The wing is broken. If I don’t fix it, he’ll die. But I realize, with rising panic, that I have no idea what I’m doing. My latex-gloved hands tremble. I’m holding a bloodstained scalpel in one, a tube of superglue in the other. Stanley’s breathing hisses softly through the mask over his mouth and nose. A heart monitor beeps in time with his pulse.

“Well? What the hell are you waiting for?” My head jerks up to see a nurse staring impatiently at me. It’s Ms. Nell, her mouth and nose hidden by a surgical mask. “Patch him up!”

But I can’t move.

The heart monitor lets out a loud, steady beep as he flatlines.

I wake with a start, pajama shirt clinging to sweaty skin. I kick off the covers, stumble over to the light switch, and turn it on. With light, reality reasserts itself. I exhale a shaky breath and flop back onto the couch. A vision of the broken plane flashes behind my closed eyelids.

I broke something precious to him. On my very first visit to his house.

I have to fix it. I have to at least try.

I creep down the hallway, toward his room. Outside his door, I pause. With luck, I can retrieve the plane and slip out without waking him.

I ease the door open a crack and peer in. Stanley has the covers pulled up over his head, so I can only see a bit of blond hair sticking out, and the plane is still sitting on his nightstand, in two pieces. Holding my breath, I tiptoe toward it.

I stop.

He’s breathing oddly—small, hitching, shuddering gasps, not quite muffled by the covers. My eyes strain against the darkness. I can see him moving a little. A nightmare?

He utters a soft moan. His breaths rise and fall, rise and fall, getting faster.

“Stanley,” I say loudly.

He lets out a startled cry. His head emerges from under the blankets. In the faint moonlight from the window, I can just make out his wide eyes, bed-mussed hair, and flushed cheeks. “Alvie! Wh-what the hell—?”

“You were breathing very fast,” I say.

“I— What are you doing in here?”

“I want to fix your plane.”

“Now?” His voice is oddly squeaky. He pulls the covers up to his neck, squirming. He won’t look directly at me.

“What’s wrong.”

“Nothing!”

I stare. The intensity in his voice confirms that it’s not, in fact, nothing.

“Please.” He gulps. “I need a minute. Can you—can you go in the kitchen, or something?”

I think about the breathing, the movement, his flushed face.
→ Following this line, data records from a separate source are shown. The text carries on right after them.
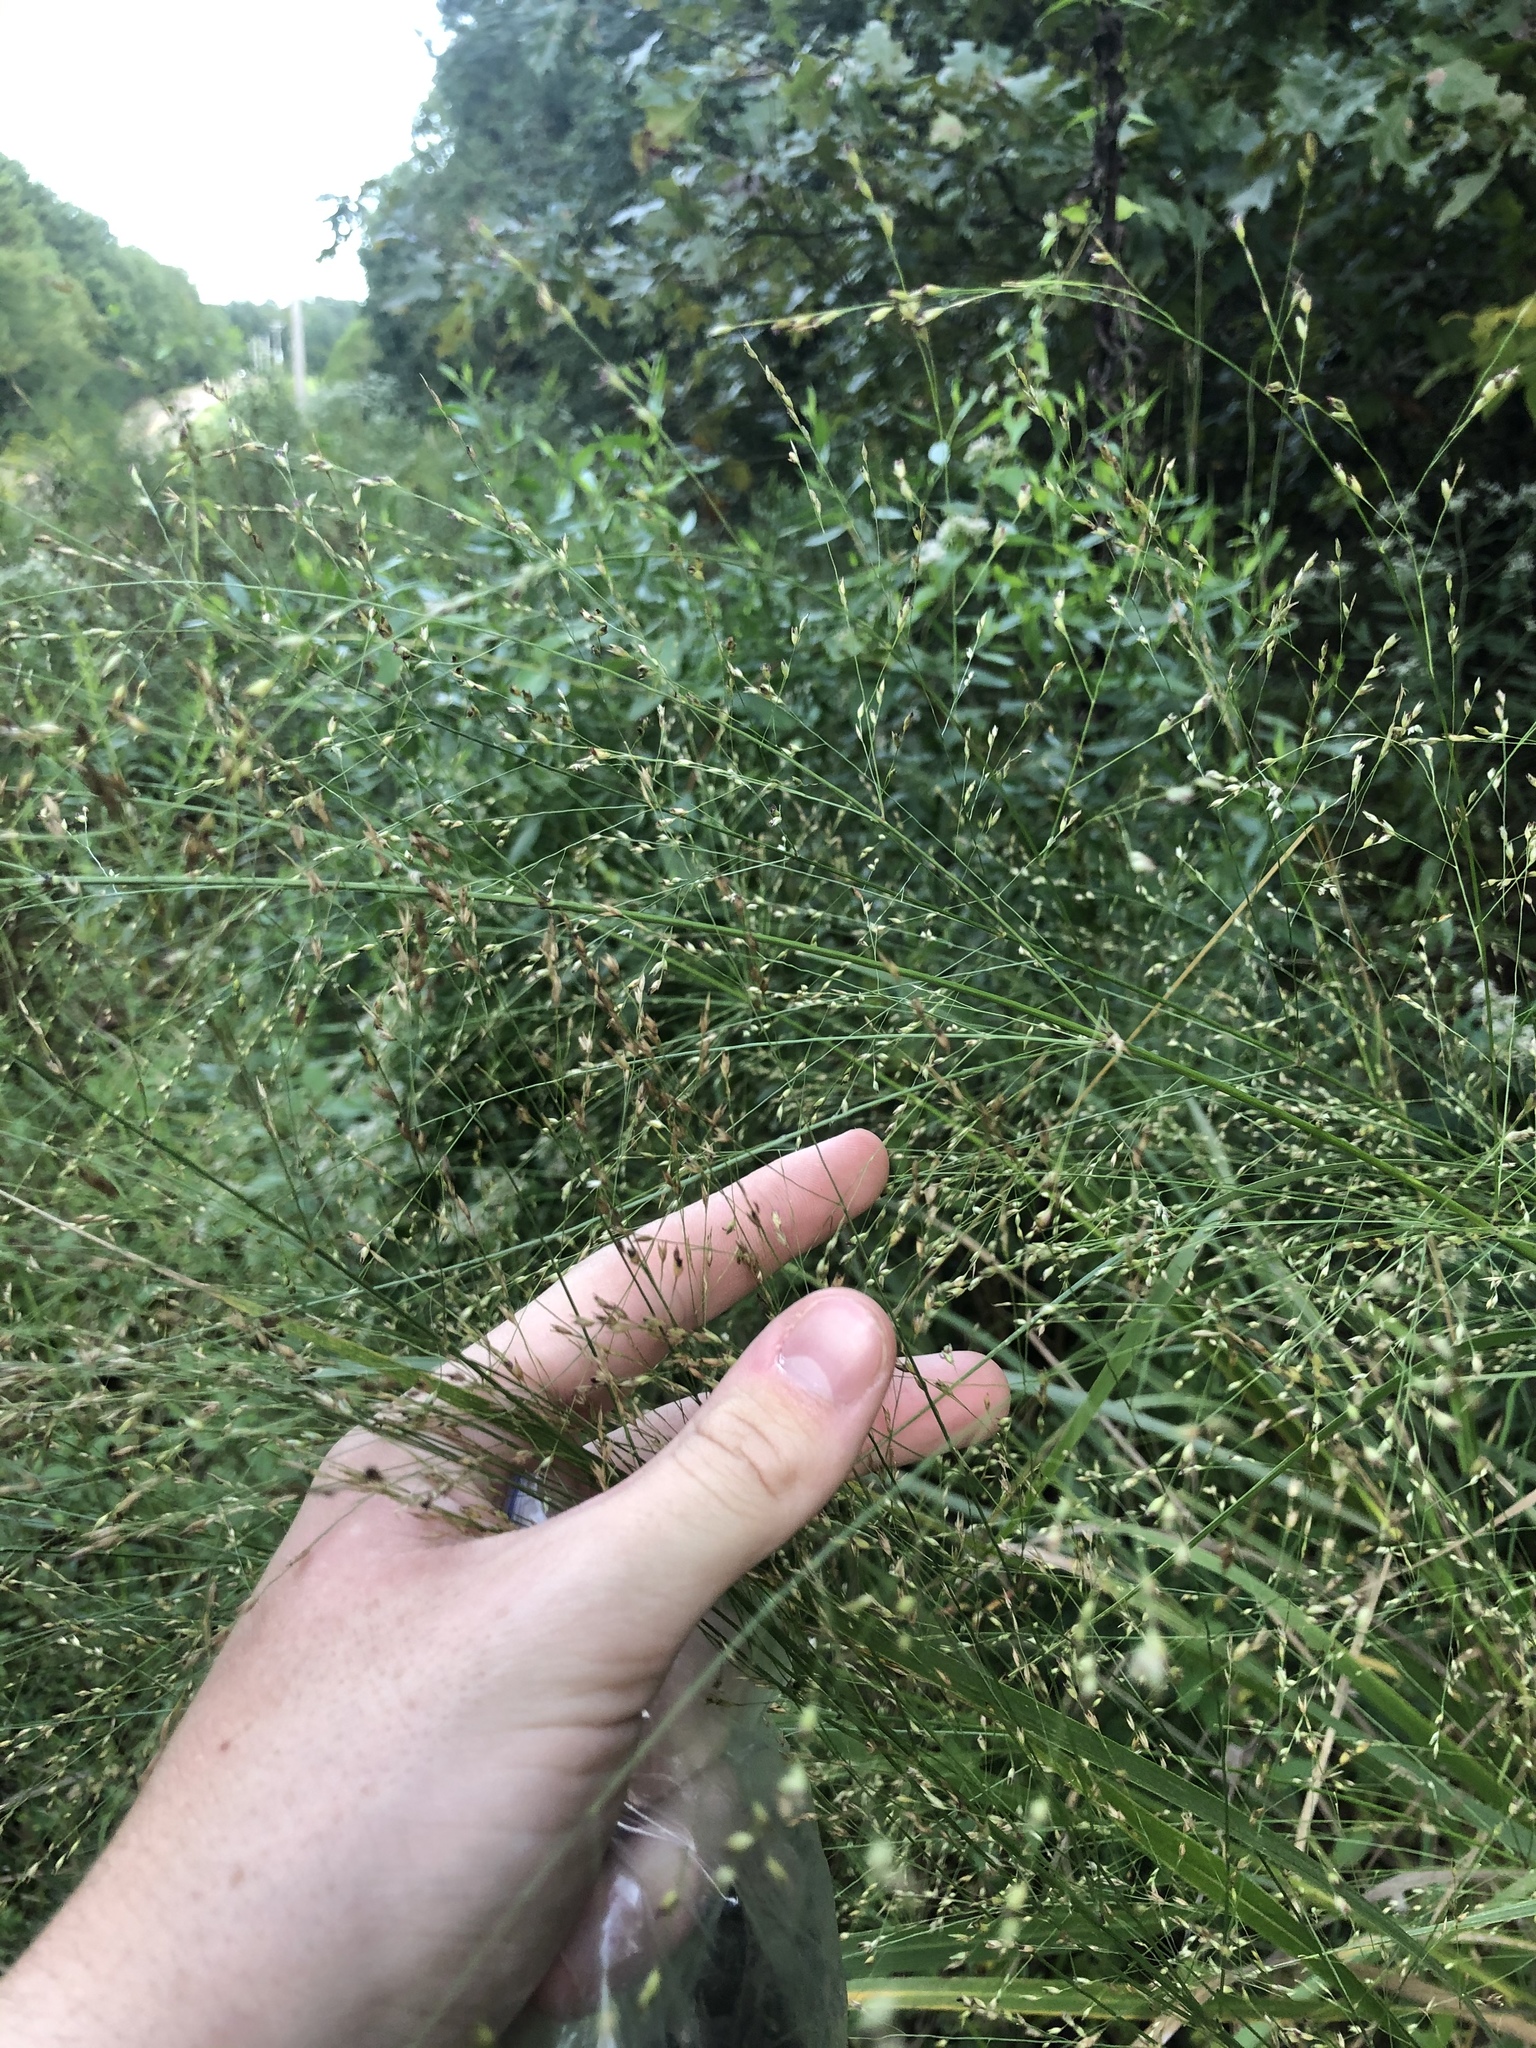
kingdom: Plantae
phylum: Tracheophyta
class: Liliopsida
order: Poales
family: Poaceae
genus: Panicum
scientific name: Panicum virgatum
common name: Switchgrass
Something clicks into place inside my head. “You were masturbating.”

He makes a sound like he’s choking. “N-no! I just—”
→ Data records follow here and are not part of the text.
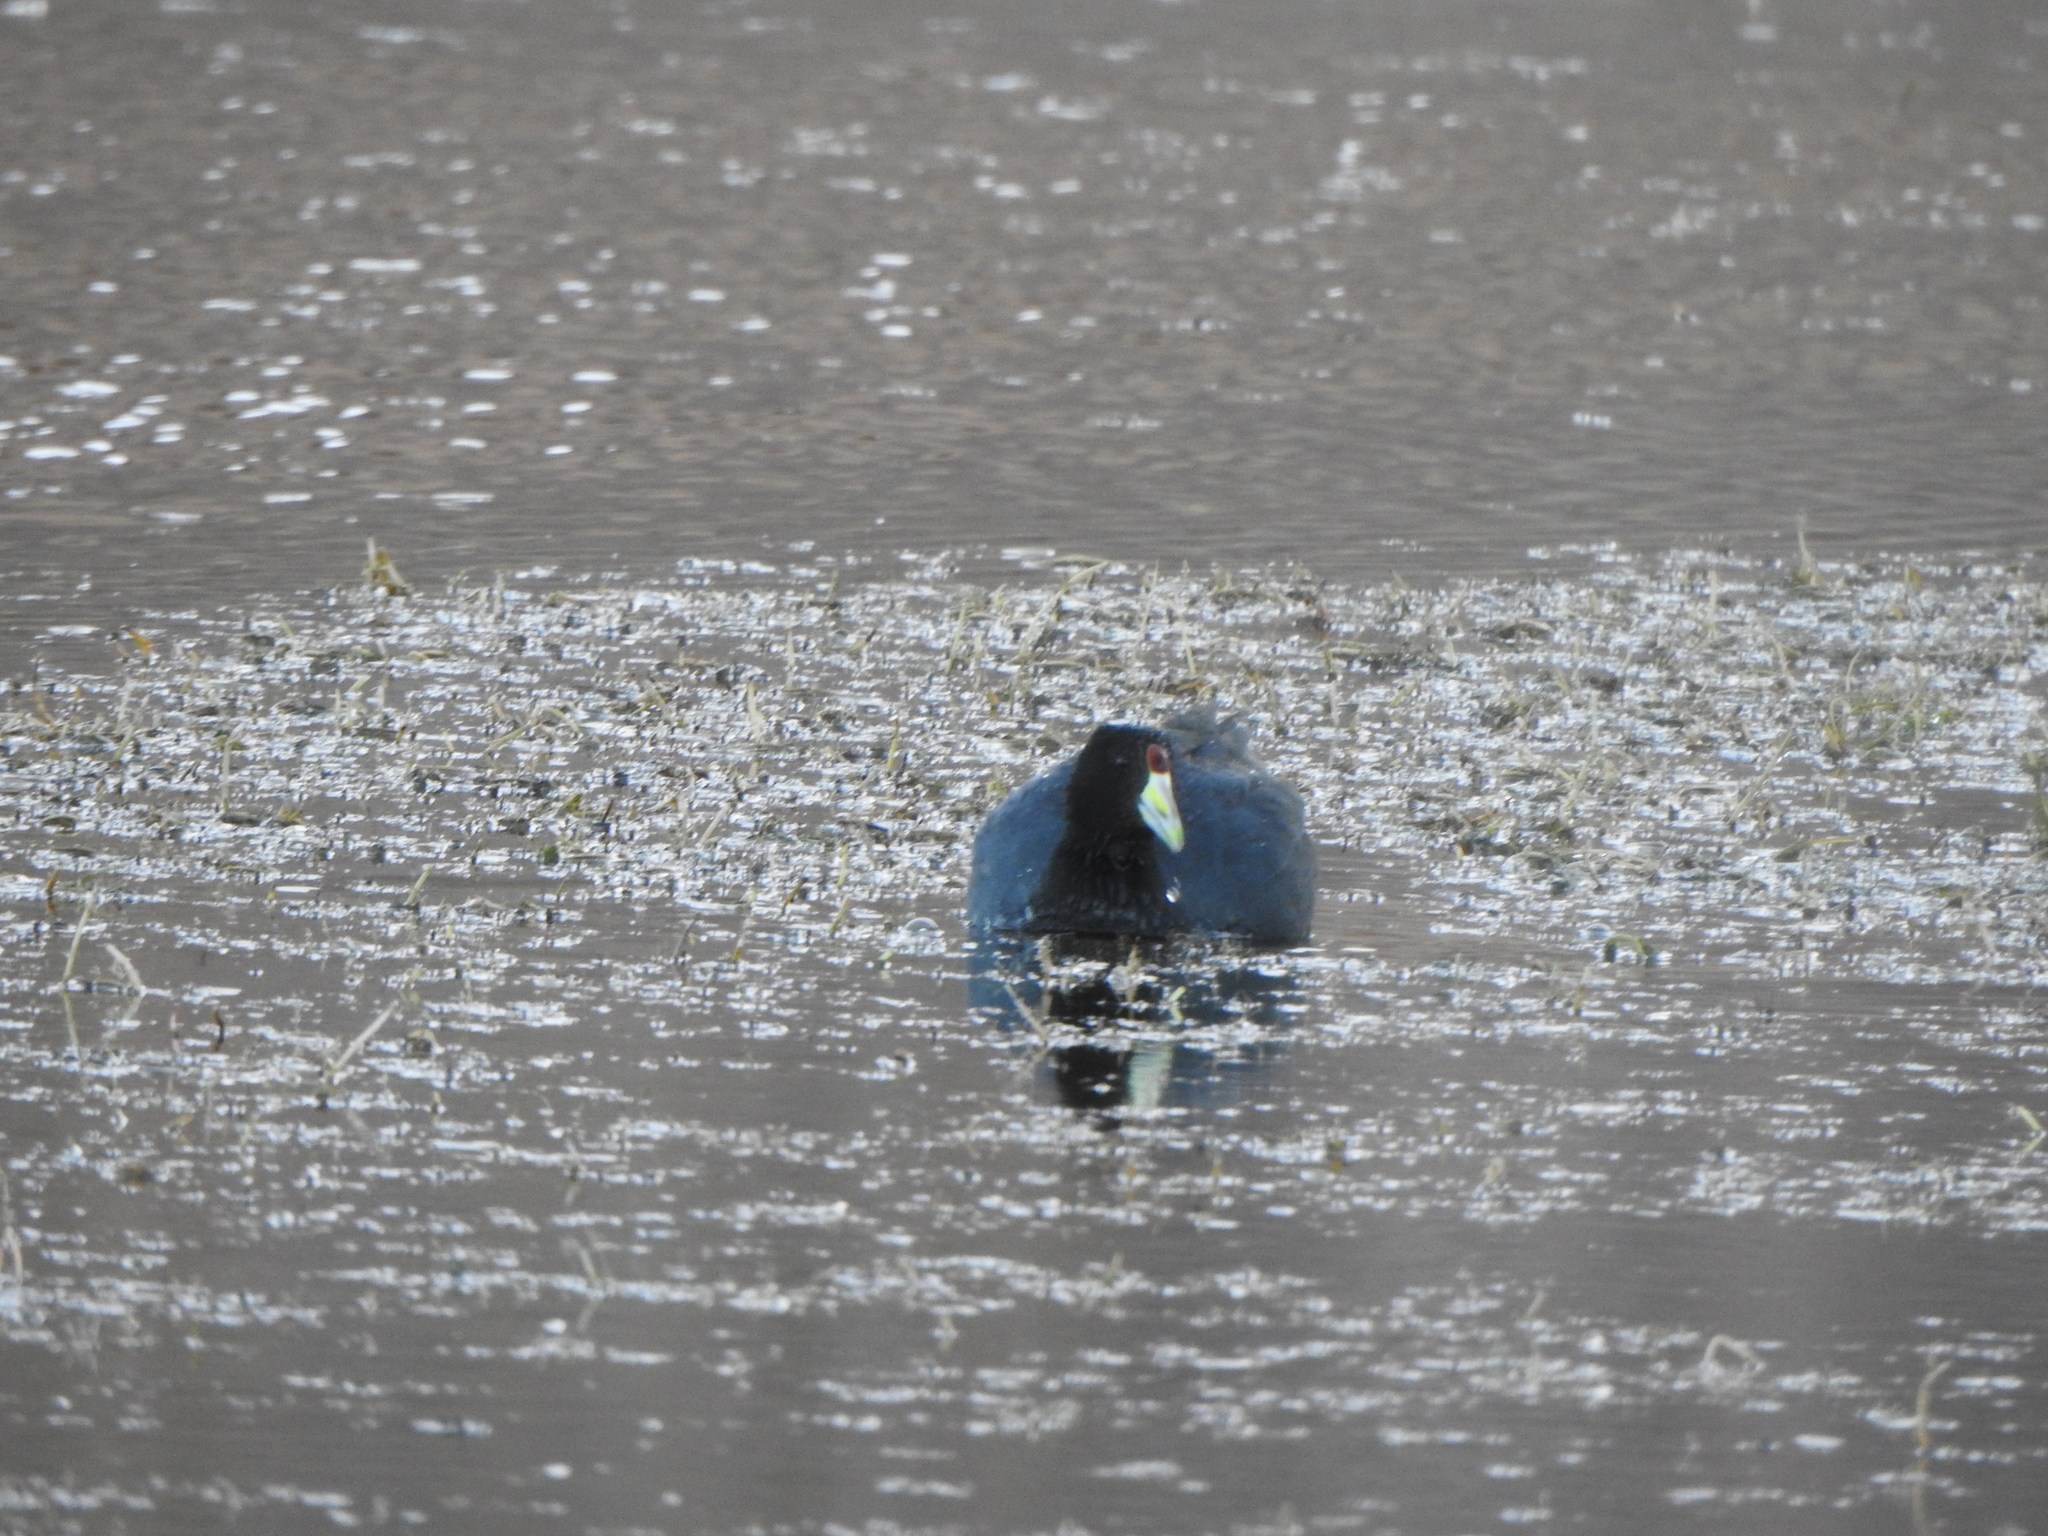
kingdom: Animalia
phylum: Chordata
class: Aves
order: Gruiformes
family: Rallidae
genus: Fulica
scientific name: Fulica ardesiaca
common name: Andean coot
“Go ahead.” I step out of the room, close the door, and go into the kitchen. Getting back to sleep seems unlikely at this point, so I brew a pot of coffee, pour myself a cup, and sit at the table, waiting.

I hear the shower running, then creaking floorboards. Stanley steps into the kitchen, leaning on his cane, his skin still damp. He’s wearing blue pajama pants, thick socks, and a rumpled, long-sleeved shirt with a Tyrannosaurus rex skeleton on the front. Slowly he lowers himself into a chair, not looking at me.